January 15, 1994|By James M. Coram | James M. Coram,Staff Writer

The tune that representatives of professional football magnate Jack Kent Cooke presented to the Howard County Council yesterday was music to council members' ears.

The county would share the benefits but not the costs of having the Washington Redskins professional football team play in a Laurel stadium built by Mr. Cooke, council members were told.

In addition to paying construction costs of $160 million for a 78,600-seat stadium adjacent to Laurel Race Course, Mr. Cooke and the Redskins organization have also set aside $36 million for road improvements, project manager Walter Lynch told the council.

Stadium planners will look at 70 intersections in the county as candidates for possible improvement, Mr. Lynch said. He said an airplane will take aerial photographs in the next week and traffic counters will conduct surveys over the next few months.

The impact on existing roads would be minimal because the Redskins would control parking and set up predetermined entrance and exit routes, Mr.
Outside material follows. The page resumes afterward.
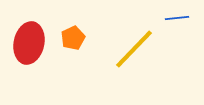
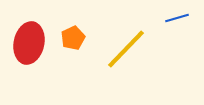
blue line: rotated 10 degrees counterclockwise
yellow line: moved 8 px left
Lynch said. "We know where our fans are coming from," he said. "We can direct people to get to the facility."

All 23,000 parking spaces proposed for the stadium would be sold at the same time ticket-holders ordered season tickets, he said. No other on-site parking would be available.

Parking space purchasers would have a specific parking assignment imprinted on their game ticket and would be given travel directions from their point of origin. They would not be allowed to park elsewhere.

Everyone else would have to use rapid transit, Mr. Lynch said. Fans could take one of 300 buses or ride the Maryland Rail Commuter Service train. The train would stop at a platform 1,700 feet from the stadium.

"It is in our best interests [to require most spectators to] use mass transit" to eliminate traffic congestion and comply with Clean Air Act standards, said attorney Alan M. Rifkin, an Annapolis lobbyist with close ties to Gov. William Donald Schaefer.

Residents also need not worry about the stadium being used as a site for rock concerts, he said.

"The turf alone costs $2 million," Mr. Rifkin said. "We will do nothing that violates that turf. It will have limited use. It's not going to be a rock concert hall."

He sees the proposed stadium as a potential site for Army-Navy football games.